**Instruções**
1. No trecho sobre a política argentina, transforme em lista curta o parágrafo que começa com "Macri foi, no entanto, derrotado" e mantenha os fatos principais.
2. Dê continuidade ao trecho sobre a política argentina a partir da última frase mostrada.

A agenda de Macri no poder retomou políticas semelhantes às ditaduras, ou às eleições semi-farsescas dos anos 1960 na Argentina, só que ali pelo voto. Havia um grau de civilidade política nos modos que Macri, um ultraconservador com maneirismos de aristocrata italiano, tinha de manter no contexto do seu partido hiperburguês, povoado com sobrenomes das elites argentinas.
Macri foi, no entanto, derrotado nas urnas em 2019, depois de quatro anos de oposição cruenta; mas com uma nova recomposição na qual o bloco centrista do peronismo apresentou o candidato Alberto Fernández, dessa vez com Cristina de vice – ex-chefe de gabinete de seu marido e um político próximo à centro-direita neoliberal, Fernández foi reinventado, porém, como um perfeito progressista latino-americano.
A pandemia, os erros e bizarrices de Fernández o tornaram um melancólico presidente de um mandato só, mas num cenário em que o macrismo não se reapresentou na alternância de poder. Ali, a figura neurótica, descontrolada e mal-educada de Javier Milei aparece, com seu peculiar anarcocapitalismo, a antipolítica e a defesa radical do privatismo que toma para si a indignação das massas.

**Dados brutos**
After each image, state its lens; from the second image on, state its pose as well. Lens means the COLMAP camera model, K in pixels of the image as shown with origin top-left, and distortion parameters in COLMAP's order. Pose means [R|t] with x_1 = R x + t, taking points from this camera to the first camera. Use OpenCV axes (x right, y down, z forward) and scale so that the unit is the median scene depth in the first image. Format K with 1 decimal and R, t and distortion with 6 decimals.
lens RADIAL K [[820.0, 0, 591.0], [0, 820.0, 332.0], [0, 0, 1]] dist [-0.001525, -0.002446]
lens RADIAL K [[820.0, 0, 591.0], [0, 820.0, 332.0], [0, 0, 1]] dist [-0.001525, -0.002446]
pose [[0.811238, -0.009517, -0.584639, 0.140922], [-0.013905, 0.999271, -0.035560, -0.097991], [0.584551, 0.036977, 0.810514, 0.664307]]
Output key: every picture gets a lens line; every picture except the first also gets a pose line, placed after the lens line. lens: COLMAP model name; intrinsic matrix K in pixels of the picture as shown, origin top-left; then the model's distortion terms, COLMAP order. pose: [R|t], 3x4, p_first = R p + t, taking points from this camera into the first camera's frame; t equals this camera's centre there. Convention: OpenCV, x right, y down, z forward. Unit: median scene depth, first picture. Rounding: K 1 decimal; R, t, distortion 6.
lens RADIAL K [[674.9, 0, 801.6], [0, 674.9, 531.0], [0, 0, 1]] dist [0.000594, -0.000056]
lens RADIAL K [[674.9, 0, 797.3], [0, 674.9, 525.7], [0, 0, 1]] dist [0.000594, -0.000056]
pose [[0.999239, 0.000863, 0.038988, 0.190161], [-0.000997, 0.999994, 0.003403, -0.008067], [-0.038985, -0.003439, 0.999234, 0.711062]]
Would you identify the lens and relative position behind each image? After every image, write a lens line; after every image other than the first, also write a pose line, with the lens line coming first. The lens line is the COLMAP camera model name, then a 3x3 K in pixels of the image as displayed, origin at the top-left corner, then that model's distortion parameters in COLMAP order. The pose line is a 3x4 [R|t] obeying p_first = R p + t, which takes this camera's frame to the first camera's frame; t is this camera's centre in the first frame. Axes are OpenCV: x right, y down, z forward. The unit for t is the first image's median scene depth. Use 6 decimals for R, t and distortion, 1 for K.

**Respostas**
1.
- Macri perdeu a eleição de 2019, depois de quatro anos de oposição cruenta.
- O bloco centrista do peronismo lançou Alberto Fernández como candidato, com Cristina como vice.
- Fernández tinha sido chefe de gabinete do marido de Cristina e era um político próximo à centro-direita neoliberal.
- Mesmo assim, foi reinventado como um perfeito progressista latino-americano.

2.
Longe de simplificações, Milei não é apenas o “Trump argentino”, mas uma dissimulada mistura de showman com administrador de massa falida, cuja performance hipnotiza seus compatriotas enquanto lança mão de uma política radical de defesa dos credores argentinos – tudo enquanto mantém a máquina viva, costurando com democratas e republicanos americanos, que intermediam empréstimos incalculáveis do Fundo Monetário Internacional (FMI).
Milei e o feitiço de Mamón
No olho do furacão do endividamento, a conta da Argentina simplesmente não fecha. O processo atual de empréstimos do FMI ao país serve para o pagamento de credores, gerando uma dívida com o órgão internacional, coisa que os argentinos conhecem bem: condições impossíveis, exigências de cortes na área social e desinvestimento, o que não tem outro caminho senão o empobrecimento.
Milei, no entanto, se equilibra sob as promessas de enriquecimento individual, ataques ao “sistema” e uma fúria iconoclasta voltada aos marcos da civilização. É um clamor bárbaro, e ao mesmo tempo ocultista, estranho ao iluminismo, mas também a Francisco – e nada mais estranho e contrastante ao tipo de cristianismo praticado e professado pelo papa Francisco, principalmente como pontífice.
Enquanto isso, o bloco de oposição argentina parece paralisado, exceção feita a Axel Kicillof, o jovem governador de Buenos Aires, das raras figuras a destoar do coro de catatônicos – mas um fato é verdadeiro: o antigo arranjo policlassista, sob a liderança da burguesia nacional, que sustentou o peronismo nos seus giros está, na melhor das hipóteses, em coma e a explicação para isso é básica; a fração nacional da burguesia colapsou.
O próximo Conclave se iniciará em poucos dias para católicos de todo o mundo, enquanto este ano na Argentina haverá eleições legislativas, nas quais um terço do Senado e quase metade da Câmara serão renovados. Ambas as disputas serão duríssimas, mas a universalidade católica terá repercussões no cenário particular da Argentina, cuja eleição de meio de mandato será um interessante teste de forças internacional.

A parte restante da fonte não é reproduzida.